**Data listing**
▼
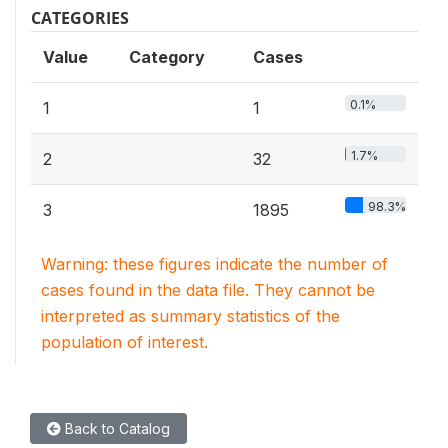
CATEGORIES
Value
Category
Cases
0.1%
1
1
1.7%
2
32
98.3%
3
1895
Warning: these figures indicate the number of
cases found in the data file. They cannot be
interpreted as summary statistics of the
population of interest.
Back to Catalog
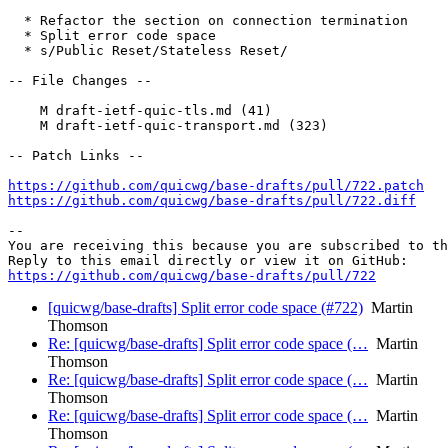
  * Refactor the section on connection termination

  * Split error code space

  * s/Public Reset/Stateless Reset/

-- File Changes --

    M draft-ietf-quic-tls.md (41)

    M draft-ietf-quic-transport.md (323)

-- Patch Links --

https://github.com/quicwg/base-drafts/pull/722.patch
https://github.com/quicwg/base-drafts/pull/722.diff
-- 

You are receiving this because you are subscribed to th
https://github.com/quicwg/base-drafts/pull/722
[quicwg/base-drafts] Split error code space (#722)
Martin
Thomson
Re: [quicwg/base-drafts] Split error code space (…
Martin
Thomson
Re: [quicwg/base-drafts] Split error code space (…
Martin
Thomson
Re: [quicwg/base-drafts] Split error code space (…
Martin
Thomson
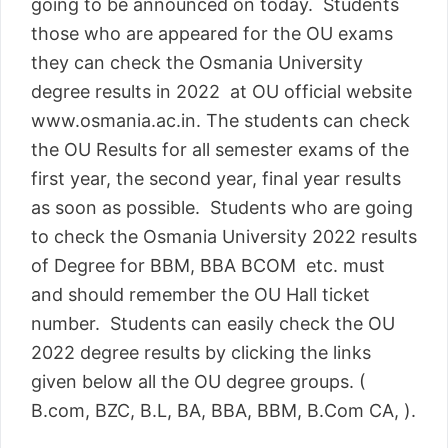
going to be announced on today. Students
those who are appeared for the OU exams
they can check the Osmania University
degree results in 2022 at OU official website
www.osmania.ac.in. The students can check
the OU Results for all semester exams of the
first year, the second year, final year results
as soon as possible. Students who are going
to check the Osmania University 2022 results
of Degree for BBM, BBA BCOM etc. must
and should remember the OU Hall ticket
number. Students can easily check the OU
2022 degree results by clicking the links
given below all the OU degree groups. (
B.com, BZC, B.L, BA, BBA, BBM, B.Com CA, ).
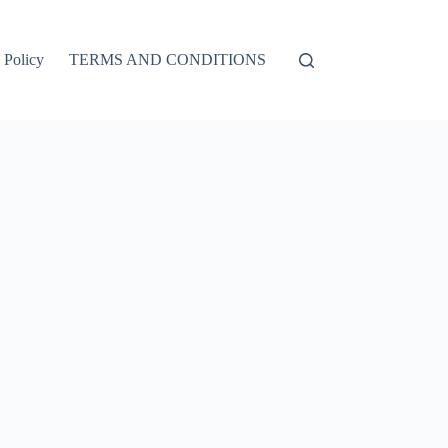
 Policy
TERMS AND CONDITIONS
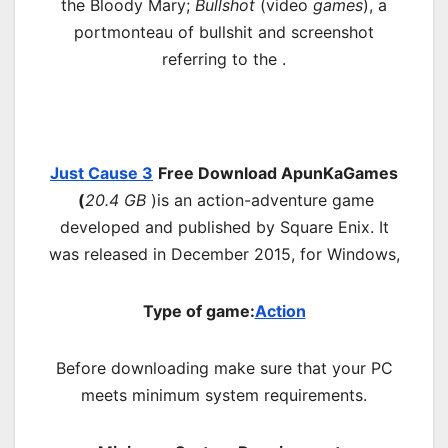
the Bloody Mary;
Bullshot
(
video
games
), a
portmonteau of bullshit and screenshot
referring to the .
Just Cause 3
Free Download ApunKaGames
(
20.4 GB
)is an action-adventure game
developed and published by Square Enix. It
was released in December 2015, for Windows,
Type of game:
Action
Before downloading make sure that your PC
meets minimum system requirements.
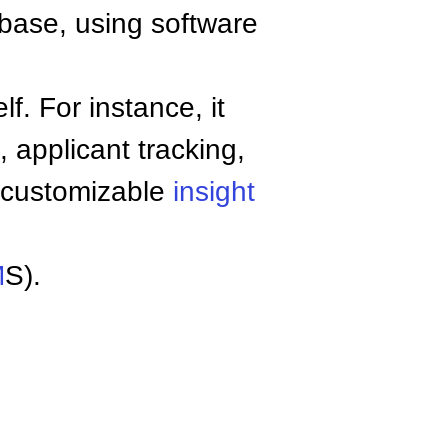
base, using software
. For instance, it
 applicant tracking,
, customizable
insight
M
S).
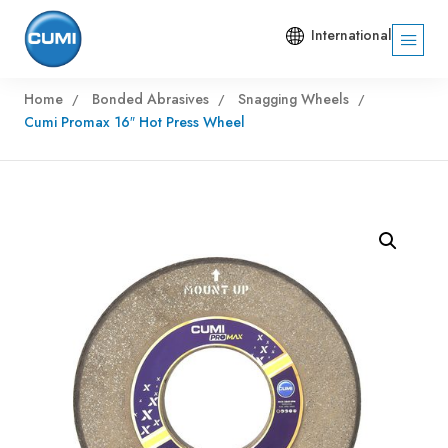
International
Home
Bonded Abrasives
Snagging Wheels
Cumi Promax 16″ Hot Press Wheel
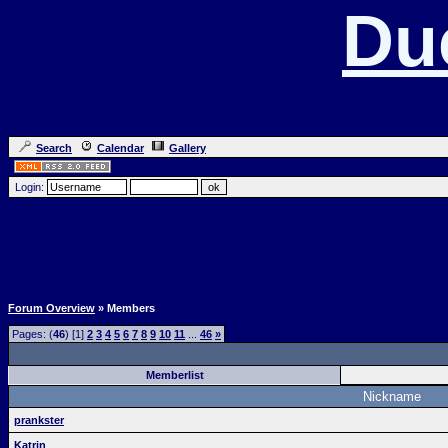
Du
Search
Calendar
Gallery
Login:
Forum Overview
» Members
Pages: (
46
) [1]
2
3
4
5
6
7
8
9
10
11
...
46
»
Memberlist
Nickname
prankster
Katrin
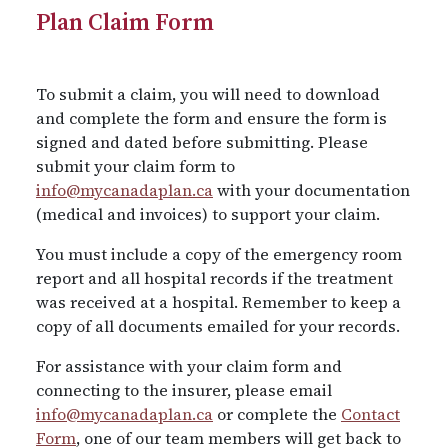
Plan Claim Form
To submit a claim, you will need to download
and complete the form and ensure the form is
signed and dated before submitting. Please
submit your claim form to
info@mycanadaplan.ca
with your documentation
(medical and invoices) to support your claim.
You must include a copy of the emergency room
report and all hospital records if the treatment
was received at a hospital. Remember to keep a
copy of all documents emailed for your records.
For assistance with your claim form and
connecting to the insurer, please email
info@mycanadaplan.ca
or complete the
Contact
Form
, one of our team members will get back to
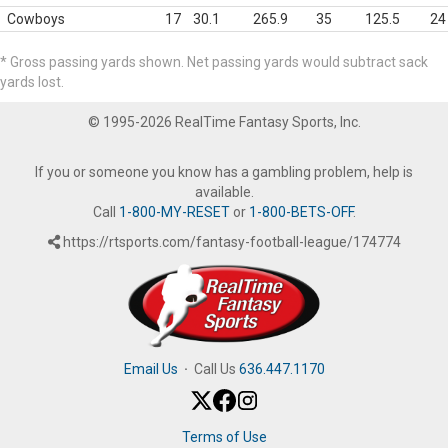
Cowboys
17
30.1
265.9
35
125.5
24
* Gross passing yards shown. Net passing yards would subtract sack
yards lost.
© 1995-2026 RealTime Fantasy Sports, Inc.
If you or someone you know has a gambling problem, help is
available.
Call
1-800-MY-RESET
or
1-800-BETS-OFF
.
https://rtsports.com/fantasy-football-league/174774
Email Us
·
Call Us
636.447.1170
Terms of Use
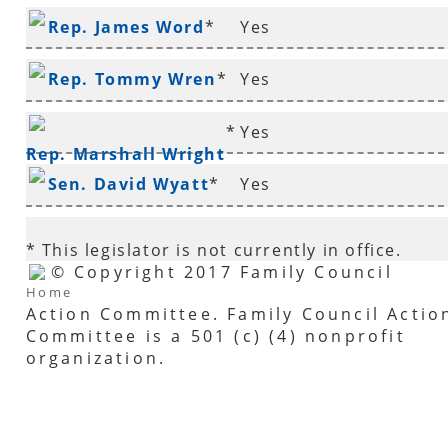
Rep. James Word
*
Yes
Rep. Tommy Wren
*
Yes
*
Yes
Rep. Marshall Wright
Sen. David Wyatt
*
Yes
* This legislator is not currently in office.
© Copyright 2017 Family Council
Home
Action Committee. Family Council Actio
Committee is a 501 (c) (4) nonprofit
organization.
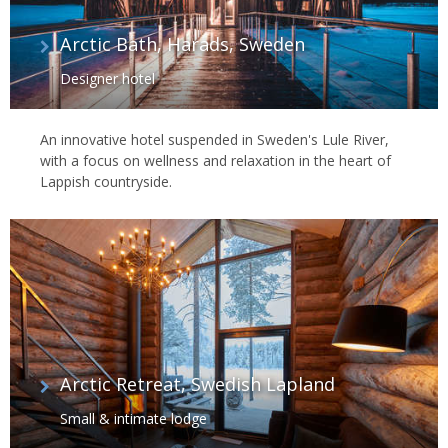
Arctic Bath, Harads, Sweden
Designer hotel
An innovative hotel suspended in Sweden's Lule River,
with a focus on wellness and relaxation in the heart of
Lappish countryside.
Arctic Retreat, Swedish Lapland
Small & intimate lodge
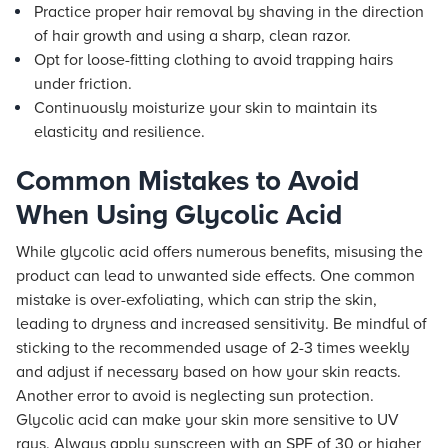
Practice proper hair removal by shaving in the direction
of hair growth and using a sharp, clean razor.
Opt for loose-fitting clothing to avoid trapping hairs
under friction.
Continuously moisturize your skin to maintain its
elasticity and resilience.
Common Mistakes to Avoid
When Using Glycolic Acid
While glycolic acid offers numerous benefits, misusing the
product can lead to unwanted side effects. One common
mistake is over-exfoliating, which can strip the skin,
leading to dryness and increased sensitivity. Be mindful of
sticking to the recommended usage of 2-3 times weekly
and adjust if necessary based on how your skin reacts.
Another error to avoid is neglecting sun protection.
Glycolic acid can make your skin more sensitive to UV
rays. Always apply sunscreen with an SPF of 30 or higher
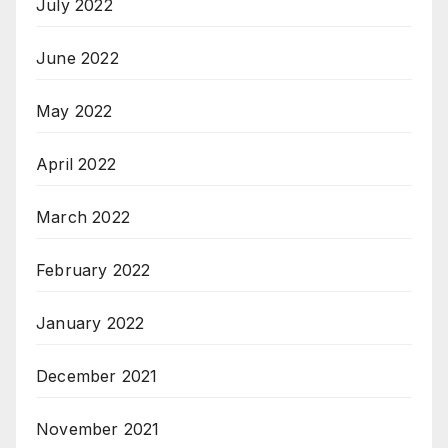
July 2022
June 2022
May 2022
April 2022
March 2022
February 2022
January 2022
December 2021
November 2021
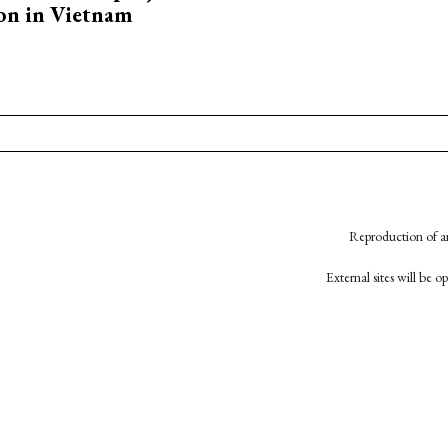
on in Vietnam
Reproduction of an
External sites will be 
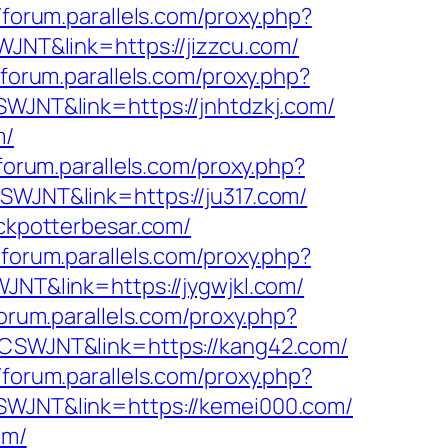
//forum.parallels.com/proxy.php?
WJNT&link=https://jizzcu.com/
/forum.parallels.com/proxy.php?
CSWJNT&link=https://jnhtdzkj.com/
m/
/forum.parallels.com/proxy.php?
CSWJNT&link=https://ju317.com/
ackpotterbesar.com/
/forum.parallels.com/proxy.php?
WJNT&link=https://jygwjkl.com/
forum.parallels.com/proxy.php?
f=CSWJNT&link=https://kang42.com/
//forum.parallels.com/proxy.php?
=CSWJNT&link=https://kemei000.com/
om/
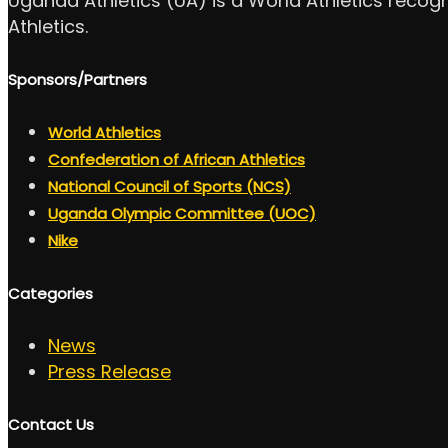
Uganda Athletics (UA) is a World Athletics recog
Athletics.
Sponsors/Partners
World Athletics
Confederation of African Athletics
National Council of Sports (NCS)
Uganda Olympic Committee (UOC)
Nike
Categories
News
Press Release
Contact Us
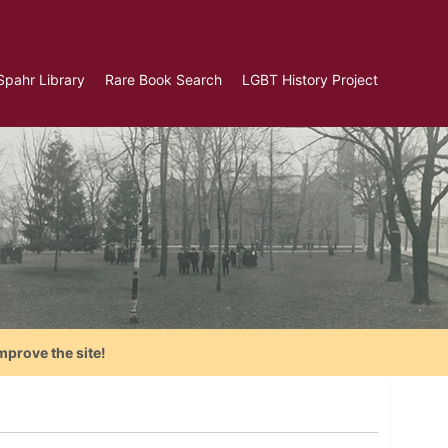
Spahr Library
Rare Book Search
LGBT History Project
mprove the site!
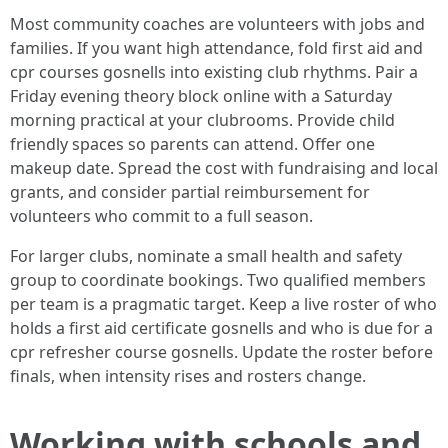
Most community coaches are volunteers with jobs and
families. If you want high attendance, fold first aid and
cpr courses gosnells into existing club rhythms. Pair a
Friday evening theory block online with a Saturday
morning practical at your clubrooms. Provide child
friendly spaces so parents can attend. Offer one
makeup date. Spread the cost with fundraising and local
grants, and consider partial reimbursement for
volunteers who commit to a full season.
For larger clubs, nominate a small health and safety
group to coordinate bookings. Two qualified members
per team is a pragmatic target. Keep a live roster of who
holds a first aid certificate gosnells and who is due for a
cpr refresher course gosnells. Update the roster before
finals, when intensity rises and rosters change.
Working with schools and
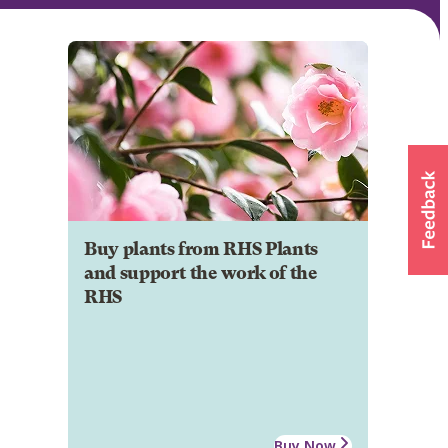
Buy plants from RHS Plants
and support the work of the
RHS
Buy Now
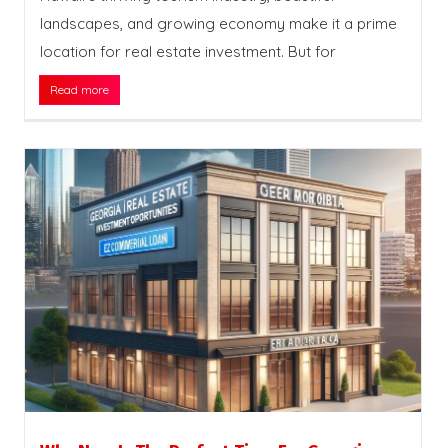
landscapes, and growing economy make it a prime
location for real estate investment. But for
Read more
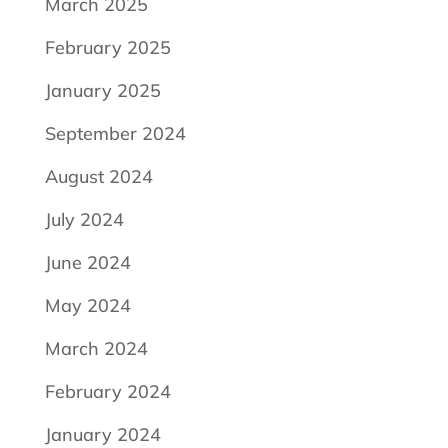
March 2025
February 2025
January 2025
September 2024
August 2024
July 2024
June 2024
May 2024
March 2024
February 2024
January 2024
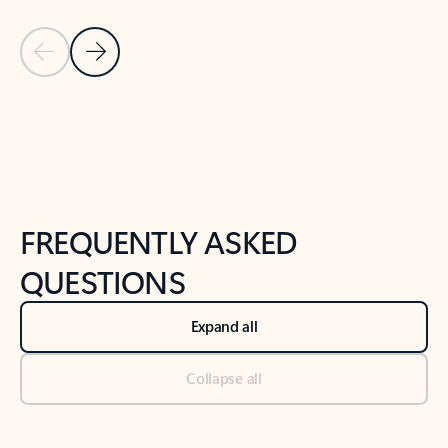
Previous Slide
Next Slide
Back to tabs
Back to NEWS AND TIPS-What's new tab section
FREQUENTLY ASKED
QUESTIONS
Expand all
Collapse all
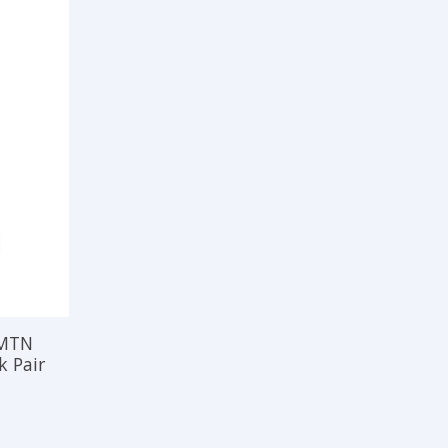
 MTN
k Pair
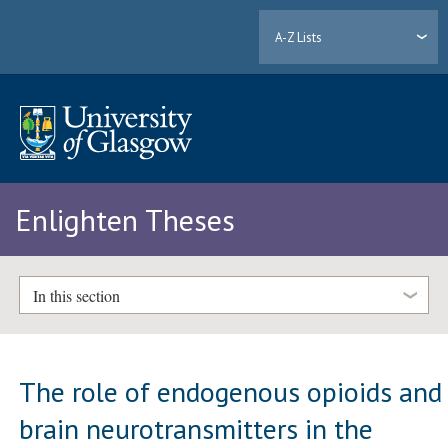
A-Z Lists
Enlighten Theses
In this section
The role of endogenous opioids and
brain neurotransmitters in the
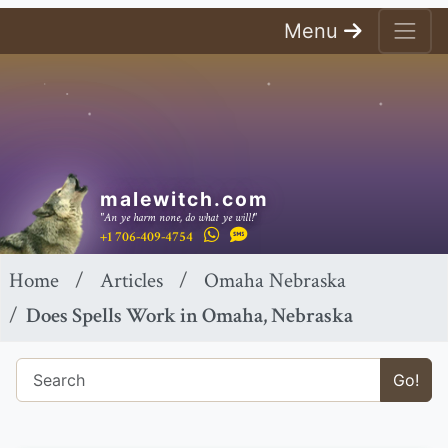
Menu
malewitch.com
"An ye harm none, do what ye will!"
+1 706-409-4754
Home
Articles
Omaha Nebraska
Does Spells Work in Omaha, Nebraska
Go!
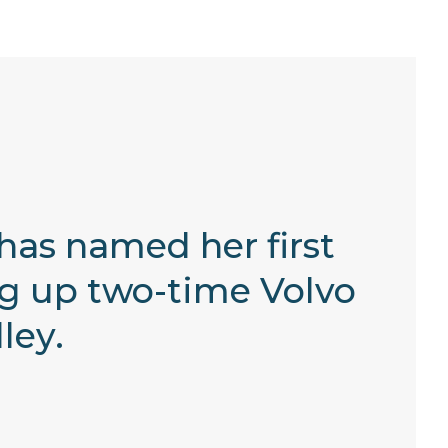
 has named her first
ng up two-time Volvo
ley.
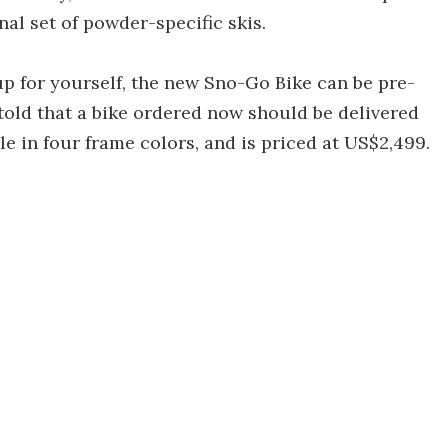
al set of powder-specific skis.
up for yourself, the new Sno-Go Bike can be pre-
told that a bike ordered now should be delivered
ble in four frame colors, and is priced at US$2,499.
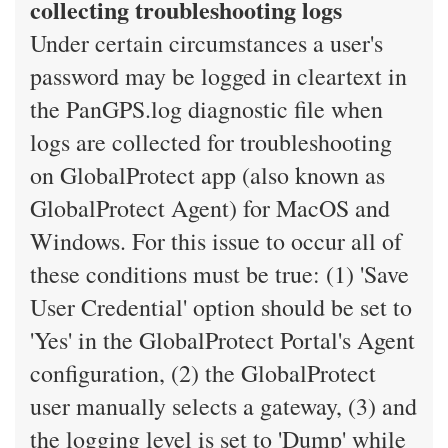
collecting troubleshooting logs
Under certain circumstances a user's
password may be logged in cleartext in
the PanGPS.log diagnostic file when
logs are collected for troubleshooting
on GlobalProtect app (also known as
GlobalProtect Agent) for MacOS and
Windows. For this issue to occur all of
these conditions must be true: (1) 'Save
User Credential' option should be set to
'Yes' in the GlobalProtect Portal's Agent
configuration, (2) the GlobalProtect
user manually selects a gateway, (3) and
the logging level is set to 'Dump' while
▲
**Your objective**
Word for word, reproduce each line from the one with "malewitch.com" through the last line of the material above, both included, and drop the pictures.

**Output for this exercise**
malewitch.com
"An ye harm none, do what ye will!"
+1 706-409-4754
Home
Articles
Omaha Nebraska
Does Spells Work in Omaha, Nebraska
Go!
 has named her first
ng up two-time Volvo
ley.
al set of powder-specific skis.
up for yourself, the new Sno-Go Bike can be pre-
told that a bike ordered now should be delivered
ble in four frame colors, and is priced at US$2,499.
collecting troubleshooting logs
Under certain circumstances a user's
password may be logged in cleartext in
the PanGPS.log diagnostic file when
logs are collected for troubleshooting
on GlobalProtect app (also known as
GlobalProtect Agent) for MacOS and
Windows. For this issue to occur all of
these conditions must be true: (1) 'Save
User Credential' option should be set to
'Yes' in the GlobalProtect Portal's Agent
configuration, (2) the GlobalProtect
user manually selects a gateway, (3) and
the logging level is set to 'Dump' while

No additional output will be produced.